### Objective 1
Please copy the router ACL passage between "Router ACLs function" and "security access control.", inclusive.

### Document section
________________________

When you enter the show ip access-lists privileged EXEC command, the match count displayed does
not account for packets that are access controlled in hardware. Use the show access-lists hardware
counters privileged EXEC command to obtain some basic hardware ACL statistics for switched and
routed packets.
Router ACLs function as follows:
•
The hardware controls permit and deny actions of standard and extended ACLs (input and output)
for security access control.
•
If log has not been specified, the flows that match a deny statement in a security ACL are dropped
by the hardware if ip unreachables is disabled. The flows matching a permit statement are switched
in hardware.
•
Adding the log keyword to an ACE in a router ACL causes a copy of the packet to be sent to the
CPU only for logging. If the ACE is a permit statement, the packet is still switched and routed
in hardware.
Unsupported Features
The Catalyst 3550 switch does not support these IOS router ACL-related features:
•
Non-IP protocol ACLs (see
Table 19-1 on page 19-7
).
•
Bridge-group ACLs.
•
IP accounting.
•
Inbound and outbound rate limiting (except with QoS ACLs).
•
IP packets with a header length of less than five are not access controlled (results in an ICMP
parameter error).
•
Reflexive ACLs.
•
Dynamic ACLs (except for certain specialized dynamic ACLs used by the switch clustering
feature).
Creating Standard and Extended IP ACLs
This section summarizes how to create router IP ACLs. An ACL is a sequential collection of permit and
deny conditions. The switch tests packets against the conditions in an access list one by one. The first
match determines whether the switch accepts or rejects the packet. Because the switch stops testing
conditions after the first match, the order of the conditions is critical. If no conditions match, the switch
denies the packet.

________________________

### Material shown

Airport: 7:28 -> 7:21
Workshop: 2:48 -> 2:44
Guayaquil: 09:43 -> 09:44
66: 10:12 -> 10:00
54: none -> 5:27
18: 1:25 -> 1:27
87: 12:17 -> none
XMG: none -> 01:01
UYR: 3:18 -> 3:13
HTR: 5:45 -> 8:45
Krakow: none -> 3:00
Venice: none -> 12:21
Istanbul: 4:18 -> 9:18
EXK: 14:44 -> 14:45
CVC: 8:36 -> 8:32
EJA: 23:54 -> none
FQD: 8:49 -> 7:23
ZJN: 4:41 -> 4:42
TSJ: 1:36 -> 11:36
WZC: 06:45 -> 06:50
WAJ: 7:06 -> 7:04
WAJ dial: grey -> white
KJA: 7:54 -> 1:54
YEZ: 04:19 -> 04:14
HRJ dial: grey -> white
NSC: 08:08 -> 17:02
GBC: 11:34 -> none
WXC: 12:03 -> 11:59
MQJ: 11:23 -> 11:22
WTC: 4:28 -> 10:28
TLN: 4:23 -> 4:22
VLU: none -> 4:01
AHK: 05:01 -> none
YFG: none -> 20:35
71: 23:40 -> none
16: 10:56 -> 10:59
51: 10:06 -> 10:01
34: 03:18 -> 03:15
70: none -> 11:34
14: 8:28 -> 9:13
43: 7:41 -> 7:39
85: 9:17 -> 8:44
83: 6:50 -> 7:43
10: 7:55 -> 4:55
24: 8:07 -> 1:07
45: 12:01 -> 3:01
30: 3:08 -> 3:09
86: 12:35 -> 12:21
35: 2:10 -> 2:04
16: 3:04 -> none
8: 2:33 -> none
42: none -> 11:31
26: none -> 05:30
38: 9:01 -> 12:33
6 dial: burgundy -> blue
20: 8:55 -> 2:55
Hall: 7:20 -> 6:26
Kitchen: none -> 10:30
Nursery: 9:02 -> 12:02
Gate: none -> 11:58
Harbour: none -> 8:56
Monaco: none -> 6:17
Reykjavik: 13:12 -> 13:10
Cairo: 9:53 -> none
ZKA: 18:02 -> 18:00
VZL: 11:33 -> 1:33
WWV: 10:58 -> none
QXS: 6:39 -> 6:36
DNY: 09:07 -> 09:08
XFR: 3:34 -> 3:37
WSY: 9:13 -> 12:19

________________________

### Objective 2
Update the records from the first line through the line holding "CVC: 8:36 -> 8:32", inclusive, changing "none" to "blank" and leaving everything else as it is. Return only those lines.

### Reply 1
Router ACLs function as follows:
•
The hardware controls permit and deny actions of standard and extended ACLs (input and output)
for security access control.

### Reply 2
Airport: 7:28 -> 7:21
Workshop: 2:48 -> 2:44
Guayaquil: 09:43 -> 09:44
66: 10:12 -> 10:00
54: blank -> 5:27
18: 1:25 -> 1:27
87: 12:17 -> blank
XMG: blank -> 01:01
UYR: 3:18 -> 3:13
HTR: 5:45 -> 8:45
Krakow: blank -> 3:00
Venice: blank -> 12:21
Istanbul: 4:18 -> 9:18
EXK: 14:44 -> 14:45
CVC: 8:36 -> 8:32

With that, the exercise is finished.